By Ernie Fontes (Feb. 15, 2012)

The goal of the Energy Recovery Linac (ERL) project at Cornell is to create a new type of continuous-duty x-ray source, and to do so requires making ultra-low emittance electron bunches and accelerating and recovering their energy in a superconducting linear accelerator. Three of the biggest R&D challenges are to prove it possible to build an electron injector with (1) sufficient current, (2) sufficiently small emittances, and a superconducting linac with (3) sufficiently small energy consumption. The NSF-funded prototyping project has already achieved three important milestones and the upper levels of some performance specifications are being extended on a daily basis!

Milestone (1): A continuous-duty current of 50 mA out of Cornell's prototype injector has been achieved. This is the world record for any laser driven photocathode electron gun and exceeds the specifications needed by one of the proposed ERL x-ray source operating modes. The highest operating goal - 100 mA - is well within sight.
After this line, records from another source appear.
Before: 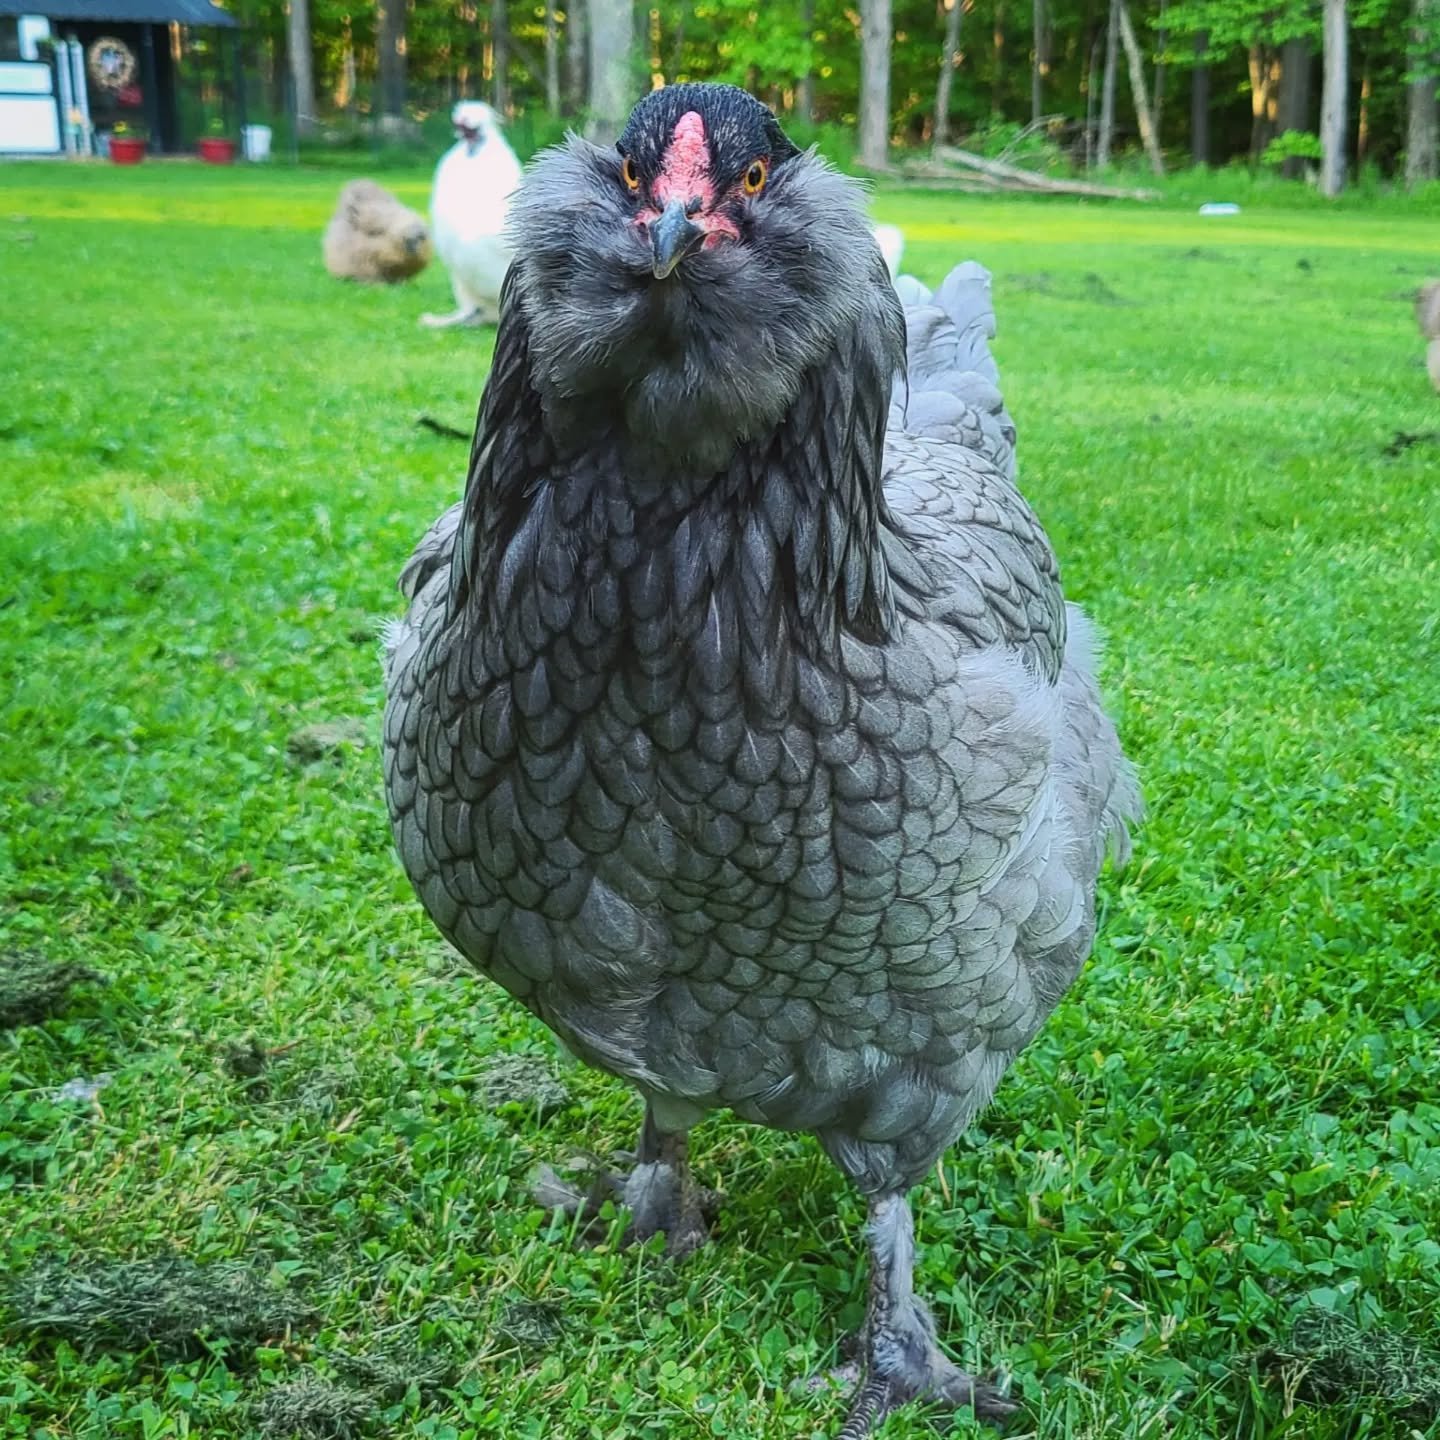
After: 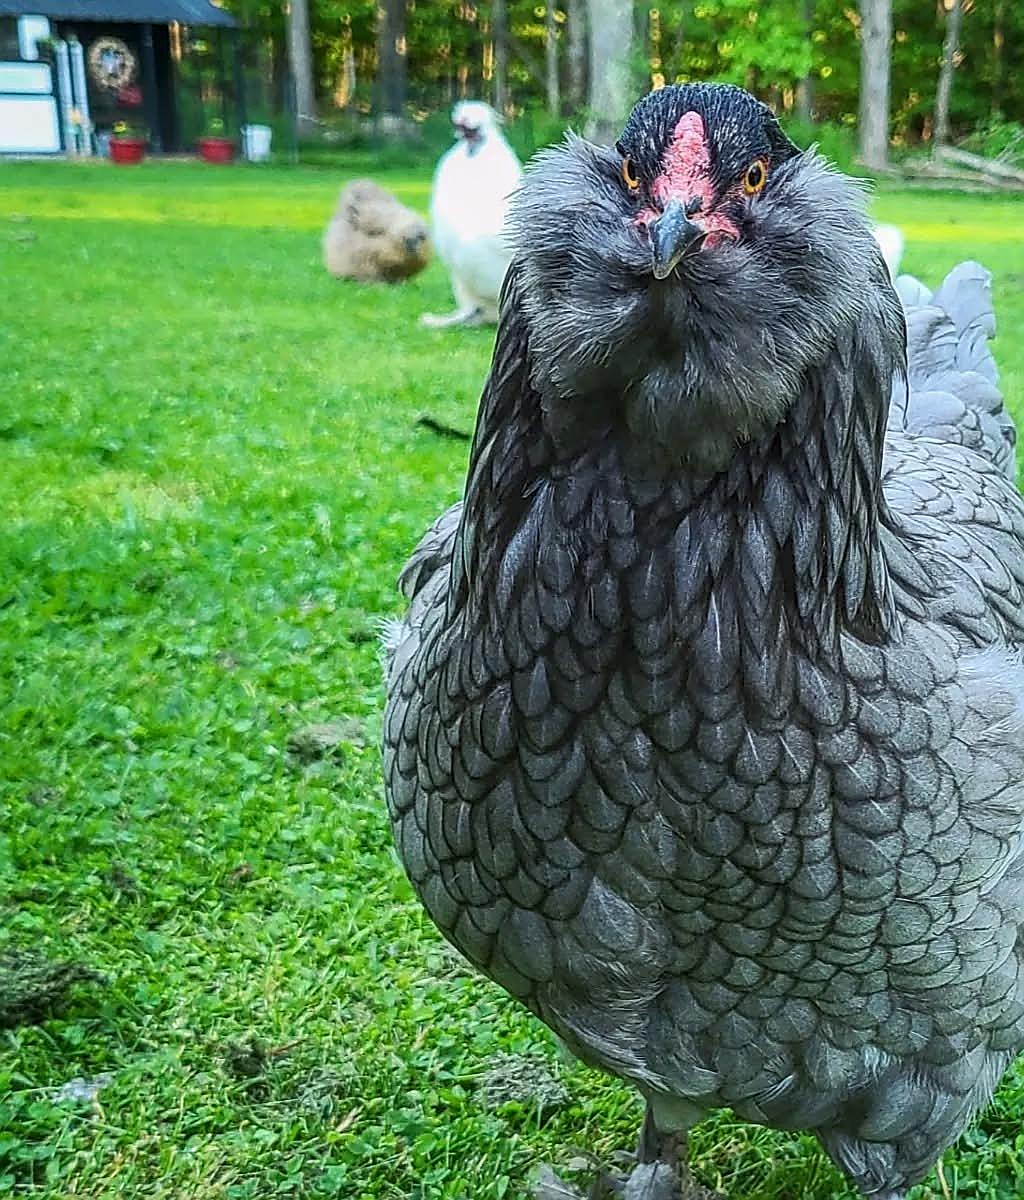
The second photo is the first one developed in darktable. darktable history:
sharpen: radius 1.4, amount 1.25, threshold 0.7
local contrast: on, module defaults
crop: right 28.885%, bottom 16.626%
white balance: red 0.978, blue 0.999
Milestone (2): Cornell's emittances achieved for the bunch cores (the central 2/3 of the electrons in the bunch) are now as bright as the full emittances specified for the ERL. Even better values are expected as the injector voltages are ramped up. This surprising effect - a super-bright core - was unexpected at the start of the project and may dramatically improve the ultimate capabilities of an ERL source. By way of comparison, if the beam achieved today were accelerated to 5 GeV, its emittance would be 30 times below the world's smallest horizontal emittance in PETRA-III at DESY (Germany).
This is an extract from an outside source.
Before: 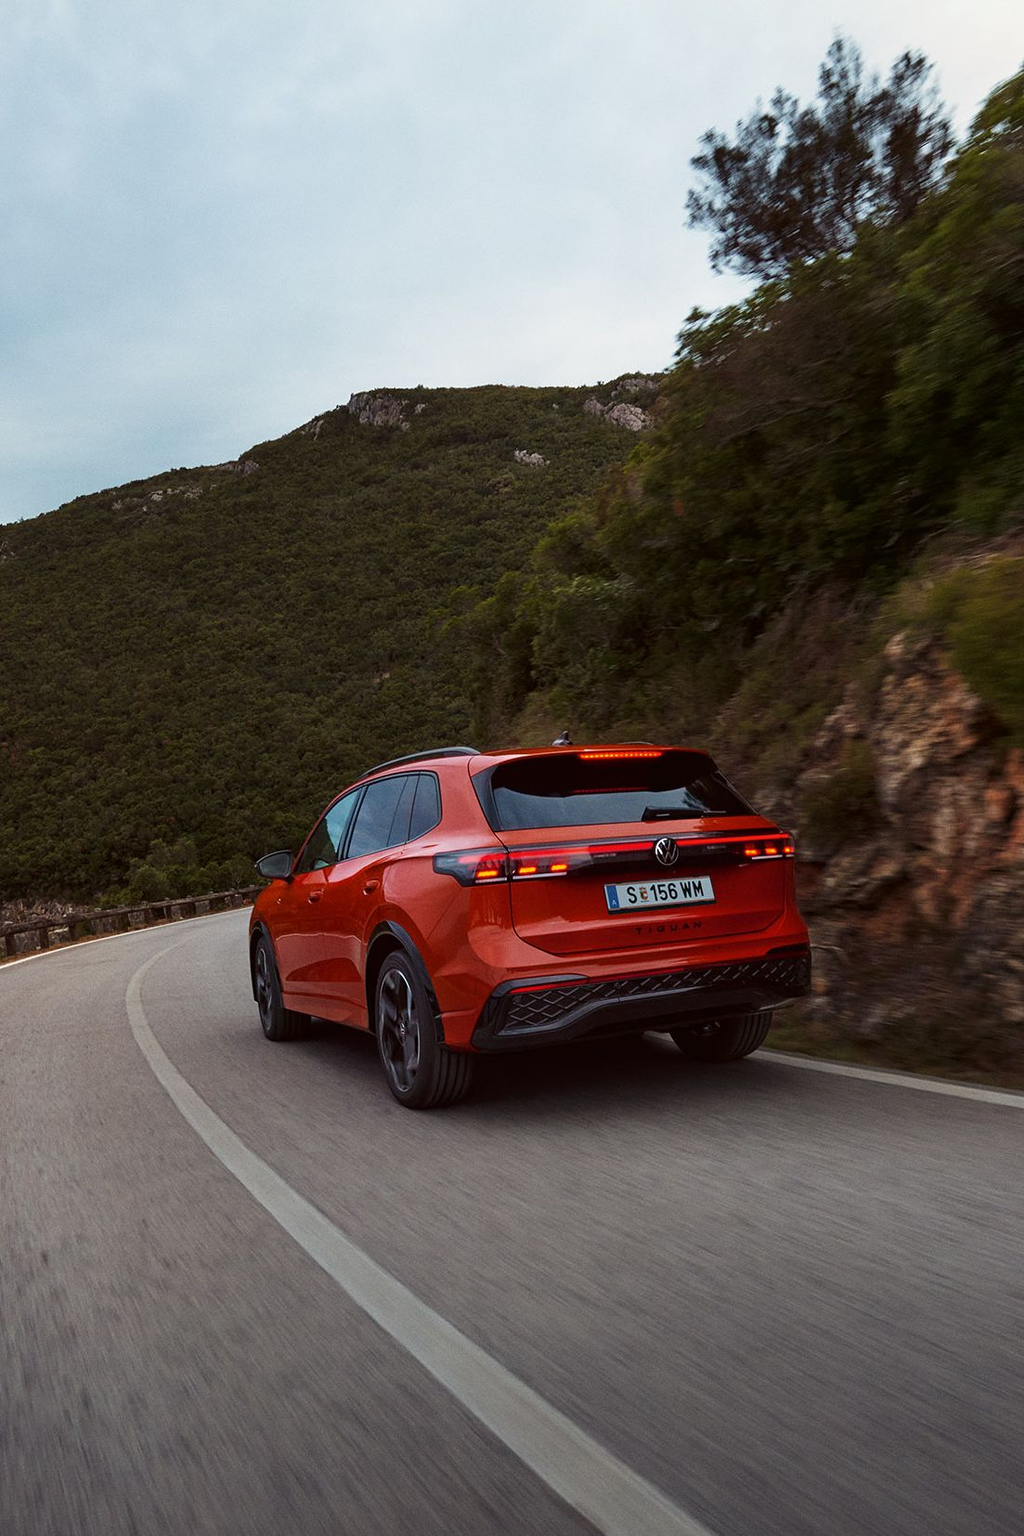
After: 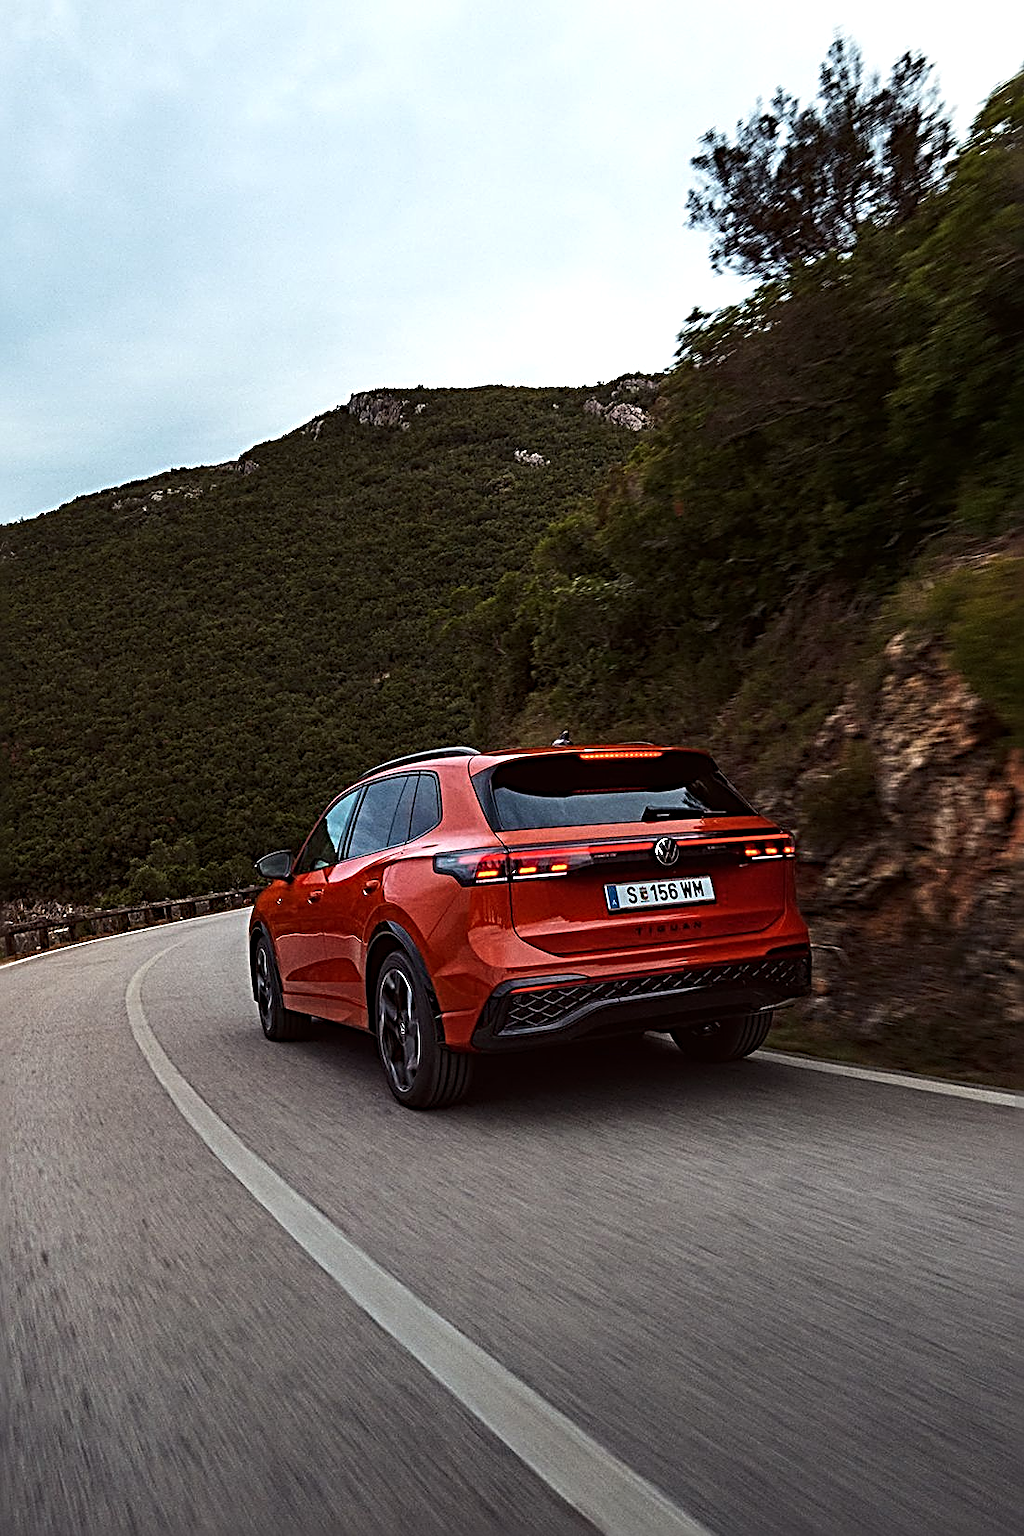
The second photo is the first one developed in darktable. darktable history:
tone equalizer: -8 EV -0.417 EV, -7 EV -0.389 EV, -6 EV -0.333 EV, -5 EV -0.222 EV, -3 EV 0.222 EV, -2 EV 0.333 EV, -1 EV 0.389 EV, +0 EV 0.417 EV, edges refinement/feathering 500, mask exposure compensation -1.57 EV, preserve details no
sharpen: radius 3.69, amount 0.928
Milestone (3): The superconducting cavities need to be extraordinarily efficient for an ERL linac to recover and reuse beam energy. The first ERL-prototype accelerating cavity achieved an efficiency of Q0=2.3E10 at 16MV/m and 1.8K in a horizontal test, surpassing the ERL's requirement.

While much remains to be done, these accomplishments and rapid progress show that the Cornell ERL injector, though still a developing prototype, is ready to be coupled to a linac and long undulators to produce the world's first ERL light source capable of producing continuous-duty (1.3 GHz) pulses of hard x-ray beams of unprecedented coherence and short pulse length.

Horizontal test vessel for testing the prototype ERL main linac 7-cell cavity.